**BRIEF A**
Translate this sentence from the Autumn 2017 Budget passage into Spanish: "There are no changes to income tax rates."

**PASSAGE**
By Emma Gilbert - Smith

On 22 November 2017 the Chancellor, Philip Hammond, made the Autumn 2017 Budget statement. As budget statements go, this was one relatively uncontroversial. Many of the measures announced will take effect from 2018/19 and will be included in Finance Bill 2017-18 which will be published on 1 December 2017.

The SWAT tax team have analysed the budget statement documents and  discussed their initial thoughts on the key tax measures in the webinar “Key points from the Autumn 2017 Budget” on 23 November 2017. This webinar can be viewed as a recording if you were unable to watch it live.

Here is our roundup of the key tax measures for the accountant in practice.

Stamp Duty

The headline-grabbing measure was the scrapping of stamp duty for first-time buyers on homes up to £300,000.  This measure will also affect first-time buyers who buy homes valued at up to £500,000. In this case the first £300,000 of the value will be free from stamp duty and the balance will be subject to 5% stamp duty.

This measure will save first-time buyers a maximum of £5,000.

Personal Tax

For 2018/19 the personal allowance will be £11,850 and the basic rate band will be set at £34,500 leading to a higher rate threshold, which will be £46,350.

There are no changes to income tax rates.

**AVAILABLE RECORDS**
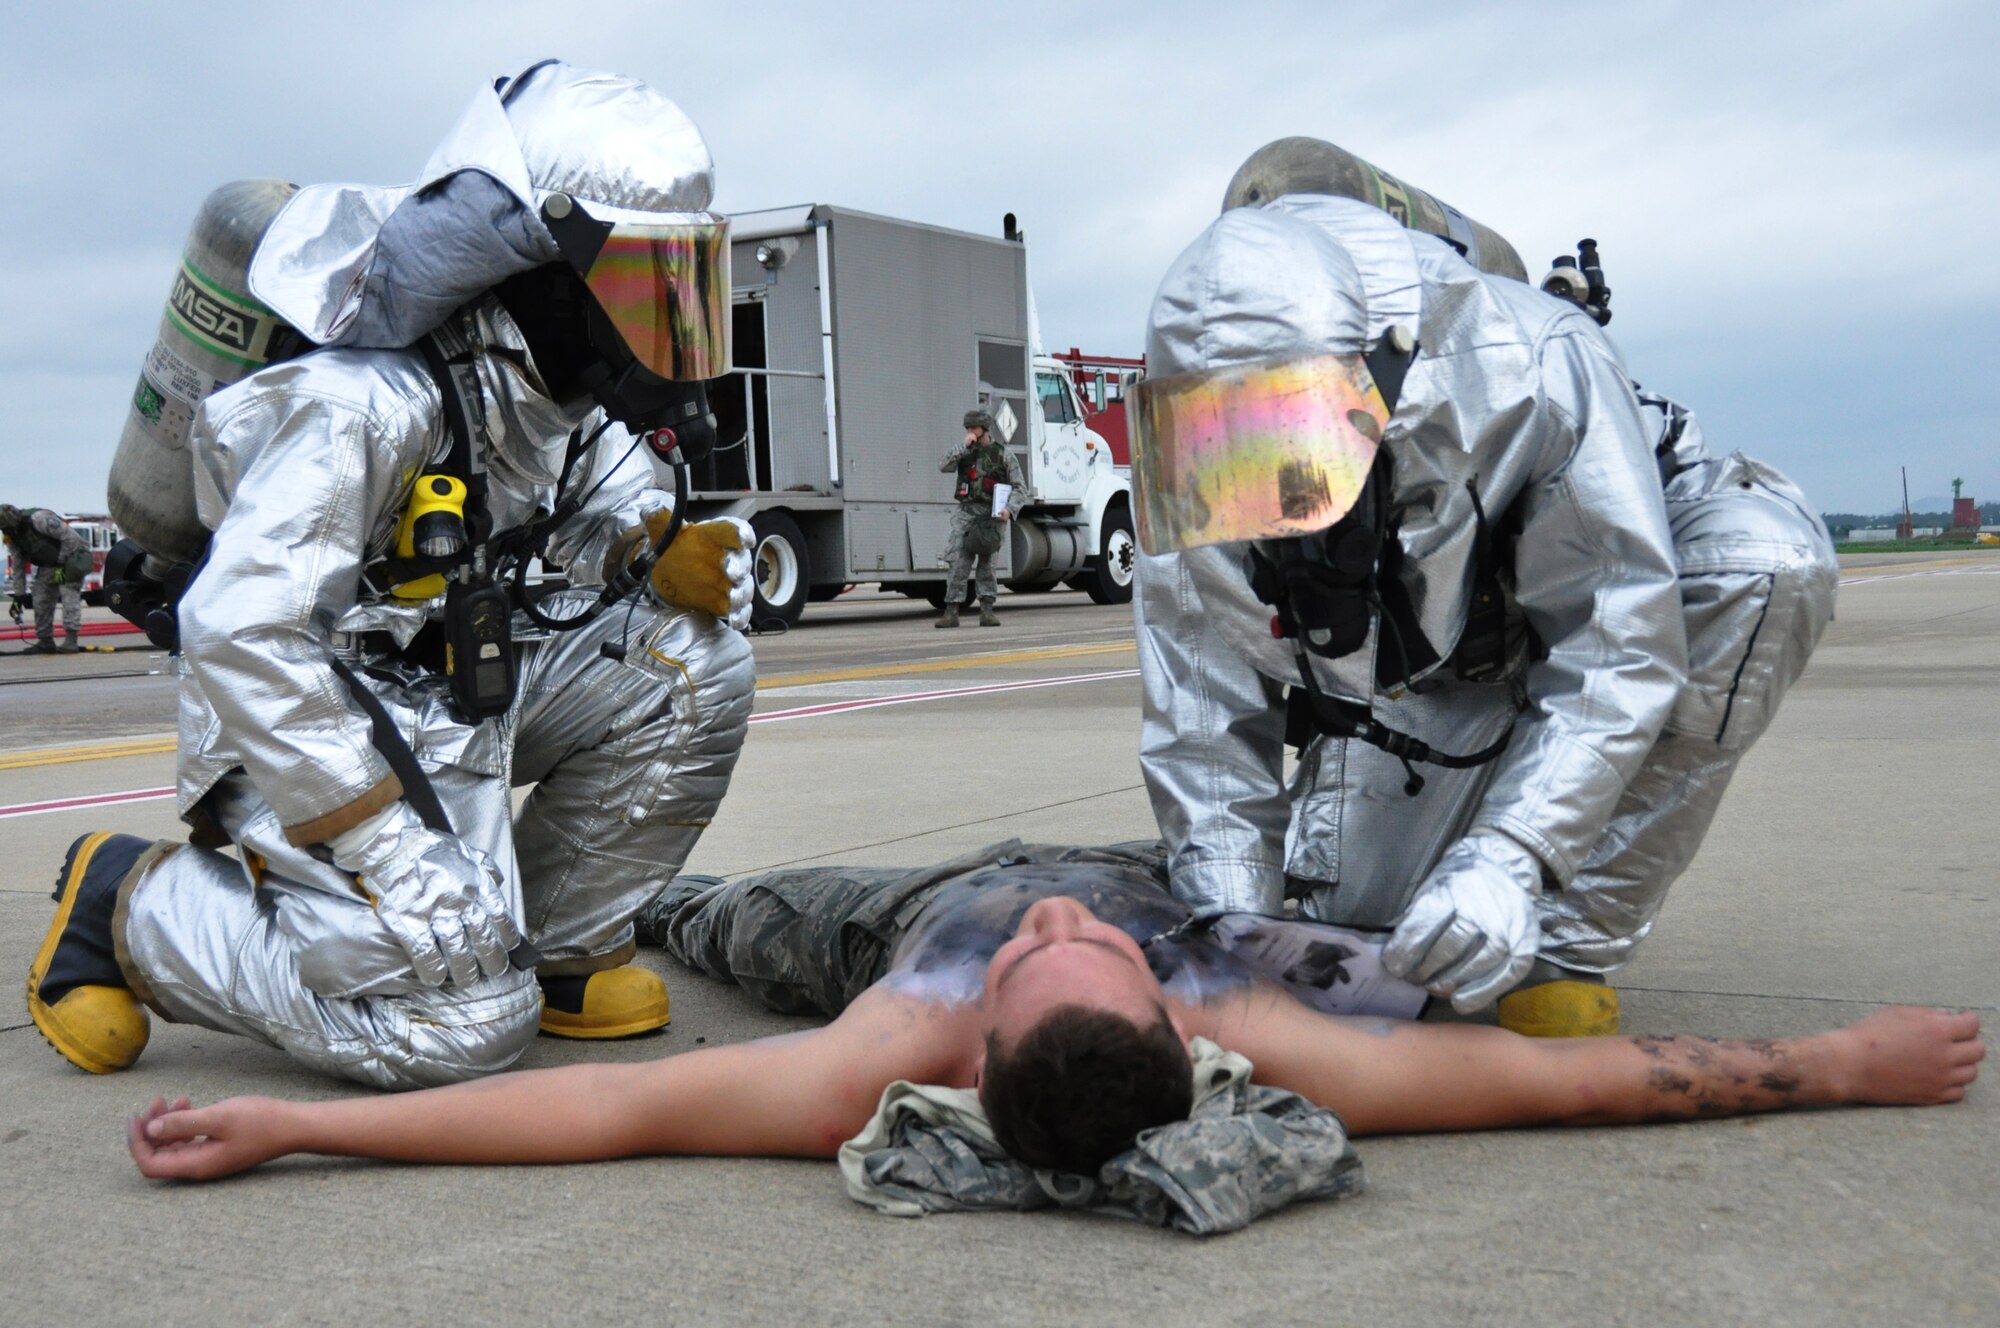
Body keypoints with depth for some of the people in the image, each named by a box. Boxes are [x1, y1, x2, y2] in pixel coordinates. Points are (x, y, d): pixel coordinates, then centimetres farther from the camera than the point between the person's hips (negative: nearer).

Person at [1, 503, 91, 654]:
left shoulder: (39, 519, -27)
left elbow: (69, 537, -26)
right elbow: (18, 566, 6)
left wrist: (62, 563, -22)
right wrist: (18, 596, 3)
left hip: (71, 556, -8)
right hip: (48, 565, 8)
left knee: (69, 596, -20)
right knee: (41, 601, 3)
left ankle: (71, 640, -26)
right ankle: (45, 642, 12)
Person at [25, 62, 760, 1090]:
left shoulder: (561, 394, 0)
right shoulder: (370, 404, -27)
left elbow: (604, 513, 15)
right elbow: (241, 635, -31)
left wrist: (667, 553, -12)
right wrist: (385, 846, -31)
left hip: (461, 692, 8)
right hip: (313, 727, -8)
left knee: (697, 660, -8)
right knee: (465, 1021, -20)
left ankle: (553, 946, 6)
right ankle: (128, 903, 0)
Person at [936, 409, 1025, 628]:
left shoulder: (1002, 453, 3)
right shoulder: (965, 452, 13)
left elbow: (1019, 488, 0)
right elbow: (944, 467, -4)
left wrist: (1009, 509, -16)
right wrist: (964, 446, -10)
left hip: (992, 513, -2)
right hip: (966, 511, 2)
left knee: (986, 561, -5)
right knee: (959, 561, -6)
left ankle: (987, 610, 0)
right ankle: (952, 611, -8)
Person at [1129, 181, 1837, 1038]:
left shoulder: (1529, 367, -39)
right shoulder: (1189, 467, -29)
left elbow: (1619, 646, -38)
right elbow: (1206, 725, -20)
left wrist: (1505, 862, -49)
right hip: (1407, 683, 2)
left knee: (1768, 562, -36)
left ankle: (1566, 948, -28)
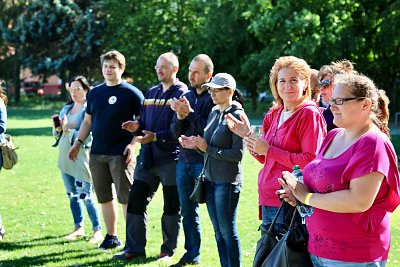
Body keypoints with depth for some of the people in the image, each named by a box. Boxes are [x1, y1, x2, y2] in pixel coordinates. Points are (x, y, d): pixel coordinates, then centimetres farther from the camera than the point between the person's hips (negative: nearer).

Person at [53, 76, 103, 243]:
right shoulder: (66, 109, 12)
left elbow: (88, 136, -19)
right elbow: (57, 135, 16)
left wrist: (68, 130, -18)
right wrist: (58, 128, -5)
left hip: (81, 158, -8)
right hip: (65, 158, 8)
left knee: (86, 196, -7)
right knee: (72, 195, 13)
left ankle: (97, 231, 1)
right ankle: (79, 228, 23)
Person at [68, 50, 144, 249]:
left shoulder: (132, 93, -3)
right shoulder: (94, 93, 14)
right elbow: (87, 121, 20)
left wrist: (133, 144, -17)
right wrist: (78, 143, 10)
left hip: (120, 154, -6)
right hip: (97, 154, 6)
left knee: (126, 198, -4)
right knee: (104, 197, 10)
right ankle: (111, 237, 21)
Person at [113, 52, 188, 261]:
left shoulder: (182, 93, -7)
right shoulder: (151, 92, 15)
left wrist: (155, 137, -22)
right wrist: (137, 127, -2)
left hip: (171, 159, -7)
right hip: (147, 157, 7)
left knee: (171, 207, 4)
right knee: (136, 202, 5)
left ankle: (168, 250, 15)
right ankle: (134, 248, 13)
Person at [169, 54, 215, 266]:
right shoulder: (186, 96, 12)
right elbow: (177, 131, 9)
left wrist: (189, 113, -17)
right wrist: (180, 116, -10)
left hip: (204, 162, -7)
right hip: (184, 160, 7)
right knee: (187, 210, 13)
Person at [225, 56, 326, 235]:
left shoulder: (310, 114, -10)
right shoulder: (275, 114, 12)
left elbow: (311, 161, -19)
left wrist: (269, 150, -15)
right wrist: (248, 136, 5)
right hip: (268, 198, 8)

**BRIEF B**
In the records, begin at the line that has "right knee: (72, 195, 13)" and stop after the line that has "right wrist: (180, 116, -10)". Rewrite only those lines, changing "Person" to "Individual" and leaving everything else as is.

**WRITTEN SOLUTION A**
No hay cambios en los tipos del impuesto sobre la renta.

**WRITTEN SOLUTION B**
right knee: (72, 195, 13)
left ankle: (97, 231, 1)
right ankle: (79, 228, 23)
Individual at [68, 50, 144, 249]:
left shoulder: (132, 93, -3)
right shoulder: (94, 93, 14)
right elbow: (87, 121, 20)
left wrist: (133, 144, -17)
right wrist: (78, 143, 10)
left hip: (120, 154, -6)
right hip: (97, 154, 6)
left knee: (126, 198, -4)
right knee: (104, 197, 10)
right ankle: (111, 237, 21)
Individual at [113, 52, 188, 261]:
left shoulder: (182, 93, -7)
right shoulder: (151, 92, 15)
left wrist: (155, 137, -22)
right wrist: (137, 127, -2)
left hip: (171, 159, -7)
right hip: (147, 157, 7)
left knee: (171, 207, 4)
right knee: (136, 202, 5)
left ankle: (168, 250, 15)
right ankle: (134, 248, 13)
Individual at [169, 54, 215, 266]:
right shoulder: (186, 96, 12)
right elbow: (177, 131, 9)
left wrist: (189, 113, -17)
right wrist: (180, 116, -10)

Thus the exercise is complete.